• _Supplied data_
..........

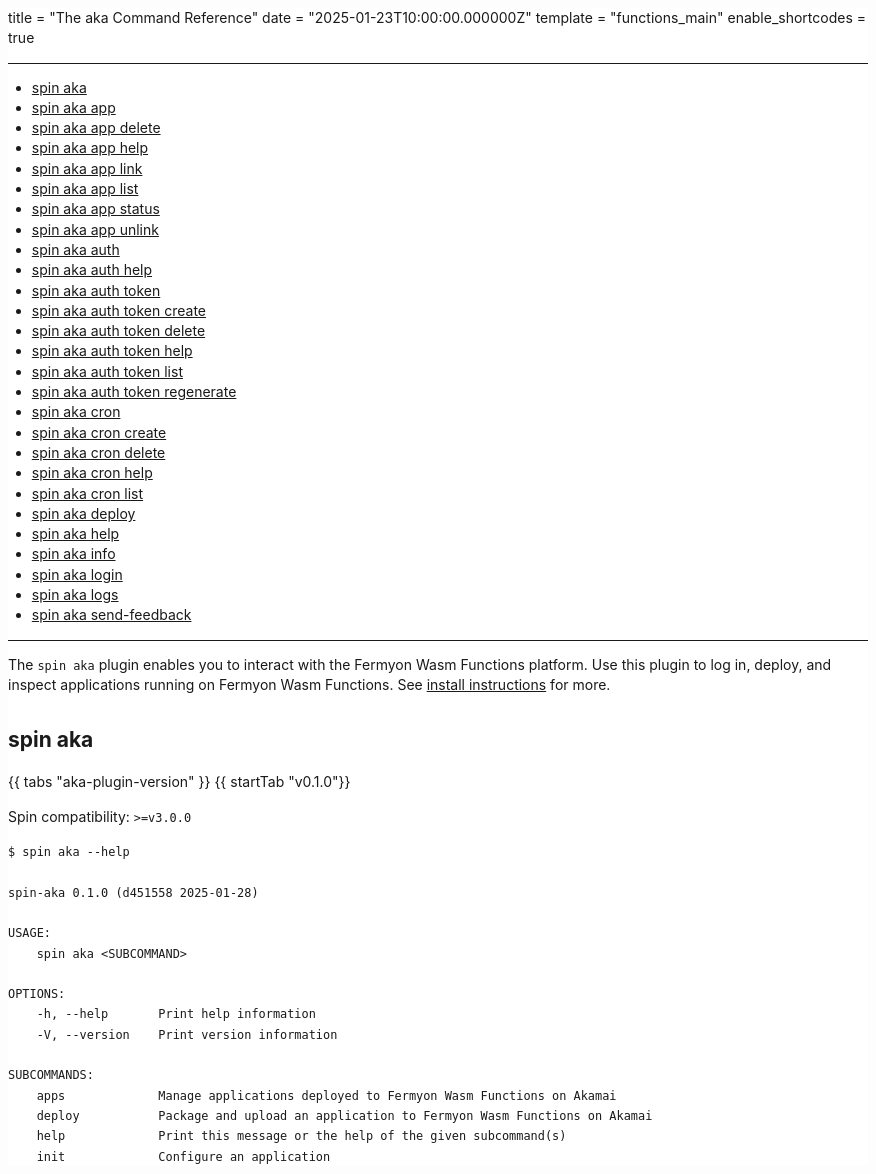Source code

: 
title = "The aka Command Reference"
date = "2025-01-23T10:00:00.000000Z"
template = "functions_main"
enable_shortcodes = true

---
- [spin aka](#spin-aka)
- [spin aka app](#spin-aka-app)
- [spin aka app delete](#spin-aka-app-delete)
- [spin aka app help](#spin-aka-app-help)
- [spin aka app link](#spin-aka-app-link)
- [spin aka app list](#spin-aka-app-list)
- [spin aka app status](#spin-aka-app-status)
- [spin aka app unlink](#spin-aka-app-unlink)
- [spin aka auth](#spin-aka-auth)
- [spin aka auth help](#spin-aka-auth-help)
- [spin aka auth token](#spin-aka-auth-token)
- [spin aka auth token create](#spin-aka-auth-token-create)
- [spin aka auth token delete](#spin-aka-auth-token-delete)
- [spin aka auth token help](#spin-aka-auth-token-help)
- [spin aka auth token list](#spin-aka-auth-token-list)
- [spin aka auth token regenerate](#spin-aka-auth-token-regenerate)
- [spin aka cron](#spin-aka-cron)
- [spin aka cron create](#spin-aka-cron-create)
- [spin aka cron delete](#spin-aka-cron-delete)
- [spin aka cron help](#spin-aka-cron-help)
- [spin aka cron list](#spin-aka-cron-list)
- [spin aka deploy](#spin-aka-deploy)
- [spin aka help](#spin-aka-help)
- [spin aka info](#spin-aka-info)
- [spin aka login](#spin-aka-login)
- [spin aka logs](#spin-aka-logs)
- [spin aka send-feedback](#spin-aka-send-feedback)
---

The `spin aka` plugin enables you to interact with the Fermyon Wasm Functions platform. Use this plugin to log in, deploy, and inspect applications running on Fermyon Wasm Functions. See [install instructions](deploy#install-the-aka-plugin) for more.


## spin aka

{{ tabs "aka-plugin-version" }}
{{ startTab "v0.1.0"}}

Spin compatibility: `>=v3.0.0`



```console
$ spin aka --help

spin-aka 0.1.0 (d451558 2025-01-28)

USAGE:
    spin aka <SUBCOMMAND>

OPTIONS:
    -h, --help       Print help information
    -V, --version    Print version information

SUBCOMMANDS:
    apps             Manage applications deployed to Fermyon Wasm Functions on Akamai
    deploy           Package and upload an application to Fermyon Wasm Functions on Akamai
    help             Print this message or the help of the given subcommand(s)
    init             Configure an application
```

..........

• _Directions for this task_
Beginning at the line with "enable_shortcodes = true" and ending at the line with "- [spin aka app status](#spin-aka-app-status)", reproduce each line of the data above exactly, and add no other lines.

• _Answer space_
enable_shortcodes = true

---
- [spin aka](#spin-aka)
- [spin aka app](#spin-aka-app)
- [spin aka app delete](#spin-aka-app-delete)
- [spin aka app help](#spin-aka-app-help)
- [spin aka app link](#spin-aka-app-link)
- [spin aka app list](#spin-aka-app-list)
- [spin aka app status](#spin-aka-app-status)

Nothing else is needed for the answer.